(INFORMATION GIVEN)

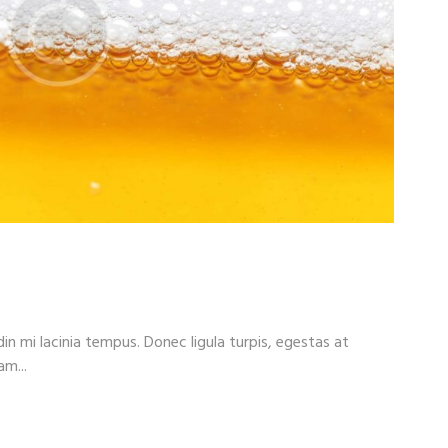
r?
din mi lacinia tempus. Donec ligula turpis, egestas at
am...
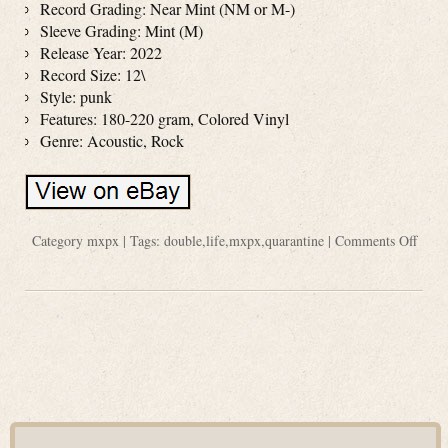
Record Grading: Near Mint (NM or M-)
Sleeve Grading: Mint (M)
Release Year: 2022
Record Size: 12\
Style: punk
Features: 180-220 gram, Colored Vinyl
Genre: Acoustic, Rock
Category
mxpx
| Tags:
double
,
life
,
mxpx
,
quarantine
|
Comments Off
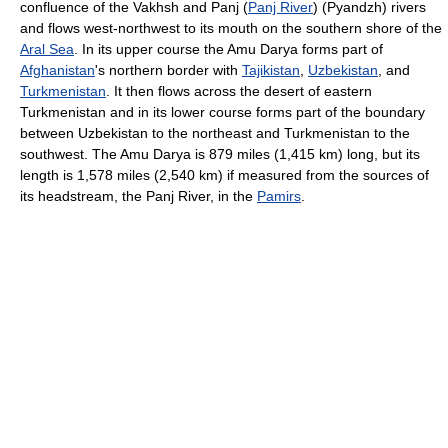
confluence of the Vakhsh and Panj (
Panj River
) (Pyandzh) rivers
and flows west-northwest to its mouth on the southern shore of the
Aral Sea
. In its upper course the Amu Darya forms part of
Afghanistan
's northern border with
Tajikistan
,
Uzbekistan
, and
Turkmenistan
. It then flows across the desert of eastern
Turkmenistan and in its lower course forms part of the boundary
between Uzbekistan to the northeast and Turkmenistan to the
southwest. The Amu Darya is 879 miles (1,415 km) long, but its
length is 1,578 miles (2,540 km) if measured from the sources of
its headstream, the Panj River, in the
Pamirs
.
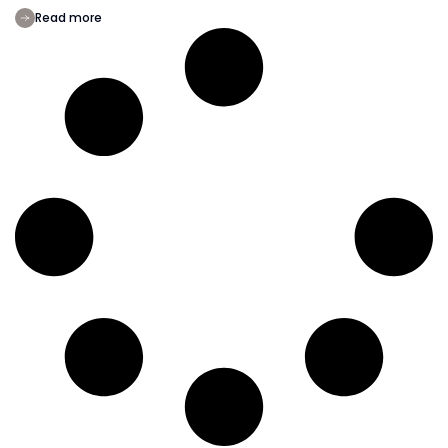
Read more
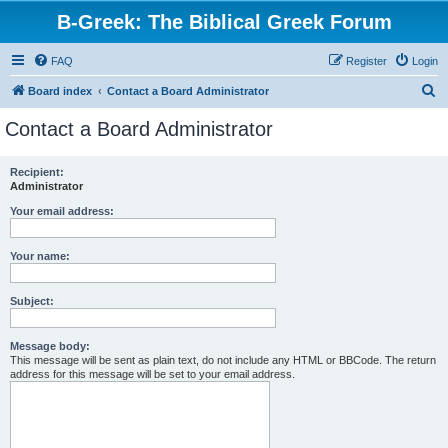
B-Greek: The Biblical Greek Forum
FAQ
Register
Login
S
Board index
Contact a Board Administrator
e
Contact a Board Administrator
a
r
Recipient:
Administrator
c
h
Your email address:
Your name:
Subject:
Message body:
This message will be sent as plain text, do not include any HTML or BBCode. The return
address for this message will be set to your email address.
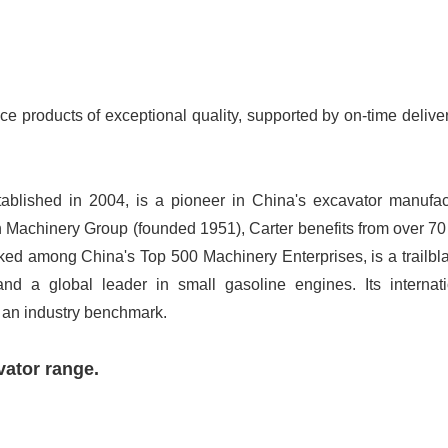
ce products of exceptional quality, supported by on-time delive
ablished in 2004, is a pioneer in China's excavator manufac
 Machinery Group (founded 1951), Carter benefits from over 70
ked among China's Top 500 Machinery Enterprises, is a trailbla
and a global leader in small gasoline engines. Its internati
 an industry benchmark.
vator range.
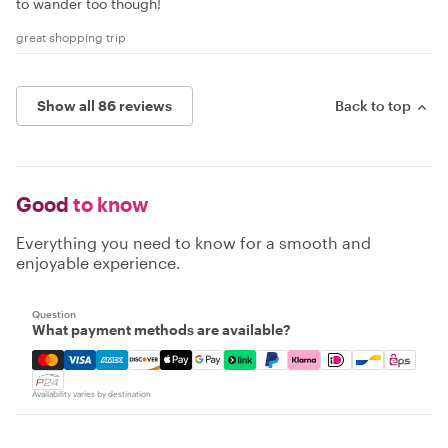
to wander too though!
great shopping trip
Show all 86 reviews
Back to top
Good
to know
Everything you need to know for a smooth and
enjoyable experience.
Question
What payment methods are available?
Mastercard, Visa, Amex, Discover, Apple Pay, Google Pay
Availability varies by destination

(End INFORMATION GIVEN)

▸ WORK REQUIRED
Each record must be repeated exactly, and no picture may be carried over.

▸ RESPONSE AREA
r?
din mi lacinia tempus. Donec ligula turpis, egestas at
am...
Record Grading: Near Mint (NM or M-)
Sleeve Grading: Mint (M)
Release Year: 2022
Record Size: 12\
Style: punk
Features: 180-220 gram, Colored Vinyl
Genre: Acoustic, Rock
Category
mxpx
| Tags:
double
,
life
,
mxpx
,
quarantine
|
Comments Off
confluence of the Vakhsh and Panj (
Panj River
) (Pyandzh) rivers
and flows west-northwest to its mouth on the southern shore of the
Aral Sea
. In its upper course the Amu Darya forms part of
Afghanistan
's northern border with
Tajikistan
,
Uzbekistan
, and
Turkmenistan
. It then flows across the desert of eastern
Turkmenistan and in its lower course forms part of the boundary
between Uzbekistan to the northeast and Turkmenistan to the
southwest. The Amu Darya is 879 miles (1,415 km) long, but its
length is 1,578 miles (2,540 km) if measured from the sources of
its headstream, the Panj River, in the
Pamirs
.
Read more
B-Greek: The Biblical Greek Forum
FAQ
Register
Login
S
Board index
Contact a Board Administrator
e
Contact a Board Administrator
a
r
Recipient:
Administrator
c
h
Your email address:
Your name:
Subject:
Message body:
This message will be sent as plain text, do not include any HTML or BBCode. The return
address for this message will be set to your email address.
ce products of exceptional quality, supported by on-time delive
ablished in 2004, is a pioneer in China's excavator manufac
 Machinery Group (founded 1951), Carter benefits from over 70
ked among China's Top 500 Machinery Enterprises, is a trailbla
and a global leader in small gasoline engines. Its internati
 an industry benchmark.
vator range.
to wander too though!
great shopping trip
Show all 86 reviews
Back to top
Good
to know
Everything you need to know for a smooth and
enjoyable experience.
Question
What payment methods are available?
Mastercard, Visa, Amex, Discover, Apple Pay, Google Pay
Availability varies by destination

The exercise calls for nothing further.